É muito curioso como mudamos
consoante as circunstâncias. Bastas vezes ouvia “um dia que não possa correr,
caminho” e pensava que para mim isso não fazia sentido. Correr era tudo,
caminhar não. Mas isto era a pensar de barriga cheia. Quando me apanhei sem
poder correr e apenas a restar-me a caminhada, passei a encará-la de forma
diametralmente oposta.
E comecei então a dedicar-me à
caminhada com o mesmo empenho que à corrida. Sem faltar e a colocar objectivos
e planos. E se de início estava muito perro, fui-me soltando e a melhorar cada
vez mais a distância e a velocidade, alcançando ritmos que não imaginava ser
possível, como fazer um quilómetro a caminhar em 7.27 ou dez à média de 7.57,
ou aguentar quase 4 horas e meia a uma média de 8.36
Como é evidente, cedo apareceu
um objectivo maior. A Maratona sempre foi uma paixão muito especial, aquela a
que dedicava tudo. Impossibilitado de tornar a entrar nessa prova tão marcante
e que proporciona sensações únicas, logo idealizei fazer os 42.195 a caminhar,
o que sucedeu no início do ano, com a surpreendente marca de 6.27.55 E em
Outubro repetirei a dose.
Para quem corre, estes
objectivos e esta dedicação a simples caminhadas, podem parecer filhos dum deus
menor, mas para mim é tudo pois é o que posso praticar. O que não posso de modo
algum fazer é olhar para trás e ver tudo o que perdi com este problema. Existem
apenas duas hipóteses, ou passar a vida a lamentar o que deixei de poder fazer
ou agarrar-me ao que está ao meu alcance.
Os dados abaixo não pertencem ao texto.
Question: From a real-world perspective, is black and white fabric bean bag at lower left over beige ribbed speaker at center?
Assim, continuo a ser e fazer
o mesmo, com a diferença de não correr mas caminhar, além de não entrar em
provas.
O estar sempre a desafiar-me
para ir mais além no que posso fazer? Deixem-me ser feliz assim!
E exorto a todos que deixaram
de poder fazer fosse o que fosse, a tentar sempre mitigar essa ausência com
algo a que se possam agarrar. A vida é muito curta para a desperdiçarmos com
lamentos e pena de nós próprios. Temos em nós a força de virar a bússola a qualquer
momento. Haja vontade e capacidade de mudança!